Governance¶
Who will act at IOS, and the trust shape that will gate it. First cut.
Governance at IOS follows the same model as the other NSLS-II beamlines: people and autonomous agents are facility principals at the NSLS-II Site, and on the beamline they surface through the actions they take. Their commands are gated by a trust shape (a Zone grouping the beamline's resources, a Conduit binding the surfaces that may issue commands, and Policies that say who may do what).
IOS is not yet driven by CORA, so this shape is not yet instantiated. The profile collection exposes only coarse queue-server groups, not the human roster, so the NSLS-II operator and review structure is carried pending on the NSLS-II Site (GOV-1).
What is already settled is the boundary: clearances (the safety forms that must be active to start) are issued at the NSLS-II Site, not on the beamline, and the beamline links up to them. The PSS search-and-secure permit signals and the photon shutters are absent from the profile collection, so the Enclosure permit leaves and the interlock structure are carried pending and not invented here (PSS-1).

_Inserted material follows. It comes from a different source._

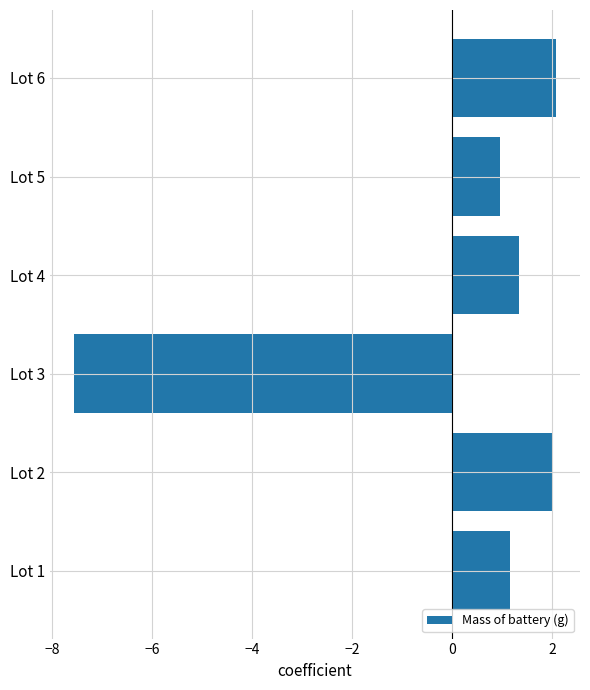

What is the ratio of the value at Lot 4 to the value at Lot 2?

0.7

IOS carries the hazard classes that come with its instruments, which an experiment Clearance would carry; those land with the instruments that bring them:
- the soft X-ray beam in the optics and endstation enclosures;
- the ultra-high vacuum of the PGM, the KB system, and the analyzer endstation;
- and, distinctively, the ambient-pressure / operando sample environment: a working gas atmosphere, the gas dosing and handling, and the sample heating that the reaction cell brings. That hardware is not in the profile collection, so its hazards (gas handling, pressure, temperature) are carried pending with the cell itself, not invented (
INSITU-1).
The concrete Zone, Conduit, and Policy instances, and the operator pool, land when the deployment approaches the point where CORA drives IOS, following the 2-BM governance shape. It re-tests the Site and Federation kernel rather than introducing a new trust model.